You definitely can. Get 6 or 8 no smaller than a quarter. You can have as many otos as you want and a nice big school of a small breed of cories. A large school of one or two types of tetras would be perfect too.


----------



## Kazaloful (May 31, 2010)

Thanks for the reply. I asked this somewhere else and they said my tetras would be eaten? I'm just not sure what to think because I get different answers.

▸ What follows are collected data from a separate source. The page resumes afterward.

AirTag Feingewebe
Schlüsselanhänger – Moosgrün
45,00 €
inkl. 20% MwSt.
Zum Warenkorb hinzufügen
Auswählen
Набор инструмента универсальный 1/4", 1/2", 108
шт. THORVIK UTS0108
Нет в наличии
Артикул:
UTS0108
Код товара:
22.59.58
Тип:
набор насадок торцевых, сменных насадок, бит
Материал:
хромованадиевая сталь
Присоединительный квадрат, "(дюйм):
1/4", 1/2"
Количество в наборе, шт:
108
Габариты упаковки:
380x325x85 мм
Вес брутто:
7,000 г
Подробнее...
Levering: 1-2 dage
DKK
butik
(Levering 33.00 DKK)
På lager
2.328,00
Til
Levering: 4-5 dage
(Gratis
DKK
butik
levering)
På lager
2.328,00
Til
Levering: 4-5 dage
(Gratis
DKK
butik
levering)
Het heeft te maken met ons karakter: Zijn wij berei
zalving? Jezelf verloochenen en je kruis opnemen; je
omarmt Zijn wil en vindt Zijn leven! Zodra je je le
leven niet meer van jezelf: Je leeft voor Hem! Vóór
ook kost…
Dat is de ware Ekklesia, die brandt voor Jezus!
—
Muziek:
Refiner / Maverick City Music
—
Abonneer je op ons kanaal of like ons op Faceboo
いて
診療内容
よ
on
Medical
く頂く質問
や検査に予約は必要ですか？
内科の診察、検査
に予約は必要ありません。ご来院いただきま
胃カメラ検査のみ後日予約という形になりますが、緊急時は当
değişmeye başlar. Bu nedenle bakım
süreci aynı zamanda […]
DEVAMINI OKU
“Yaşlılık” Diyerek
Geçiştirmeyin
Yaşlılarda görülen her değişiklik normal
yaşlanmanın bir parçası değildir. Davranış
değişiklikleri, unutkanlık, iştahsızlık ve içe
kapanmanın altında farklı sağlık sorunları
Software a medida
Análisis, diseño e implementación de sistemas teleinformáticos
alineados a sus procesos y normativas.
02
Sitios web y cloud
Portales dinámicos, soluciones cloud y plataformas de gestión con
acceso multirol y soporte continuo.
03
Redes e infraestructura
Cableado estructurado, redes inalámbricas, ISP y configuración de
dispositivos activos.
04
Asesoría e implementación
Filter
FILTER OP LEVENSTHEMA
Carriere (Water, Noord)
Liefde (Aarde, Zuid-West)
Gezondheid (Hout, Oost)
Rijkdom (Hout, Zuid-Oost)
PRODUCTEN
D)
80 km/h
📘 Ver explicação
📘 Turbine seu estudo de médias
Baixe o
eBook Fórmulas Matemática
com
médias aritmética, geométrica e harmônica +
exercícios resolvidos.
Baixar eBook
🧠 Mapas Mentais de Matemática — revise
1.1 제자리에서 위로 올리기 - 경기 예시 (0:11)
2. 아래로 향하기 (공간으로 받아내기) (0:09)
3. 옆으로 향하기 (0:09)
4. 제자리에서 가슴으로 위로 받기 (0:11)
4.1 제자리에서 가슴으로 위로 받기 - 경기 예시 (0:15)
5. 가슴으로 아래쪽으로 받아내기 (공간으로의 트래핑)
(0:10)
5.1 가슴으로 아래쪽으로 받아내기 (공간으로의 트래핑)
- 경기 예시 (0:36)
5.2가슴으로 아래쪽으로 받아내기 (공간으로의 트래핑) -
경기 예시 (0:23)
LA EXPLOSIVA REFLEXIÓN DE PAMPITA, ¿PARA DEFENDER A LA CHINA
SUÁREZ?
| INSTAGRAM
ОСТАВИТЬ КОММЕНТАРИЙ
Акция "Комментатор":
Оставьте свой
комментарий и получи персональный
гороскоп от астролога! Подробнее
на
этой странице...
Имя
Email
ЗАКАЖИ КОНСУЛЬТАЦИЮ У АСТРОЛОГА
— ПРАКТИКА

Do I need as many as 6 or can I start with 3?


----------



## angelsword (May 16, 2009)

Your tetras are big enough to be okay with angels.4 would be better. Get an even number. With an odd number you would be ensuring you will end up with an oddball.


----------



## wkndracer (Mar 14, 2009)

All my tanks are Angel tanks (primary species). I've been keeping angels in community tanks for a long time and I'll leave it at that LOL. The barbs tend to nip fins in my experience. Adult angels WILL eat anything that will fit in their mouth but are lazy about chasing things when kept well fed. Neons or the larger cardinals will be fine in a school but you will lose one from time to time. The veils and super veils tend to swim slower and catch less.
Let no one tell you on juveniles you can sex the fish because you can't. As adults 55/75g tanks are about the same as far as what I like to keep stock wise, 4 adults, paired or not. You can go more but unless you have multiple tanks to remove aggressive individuals when spawning begins somebody is going to get hurt. I have at times maintained 55/75g tanks with 6 adults (or more short term) but if M/F exist paring will occur then territorial disputes begin. All female or male groups I've kept at 1:10g or even more with the all male tanks being more civil than the female groups (imagine that).
I adopted 1:15g over the years and it works very well up to 75g. On larger tanks things spread out better but you'll still see some fish hiding most of the time going over 1/15.

If you want spawns after pairing to survive they need they're own tank.


----------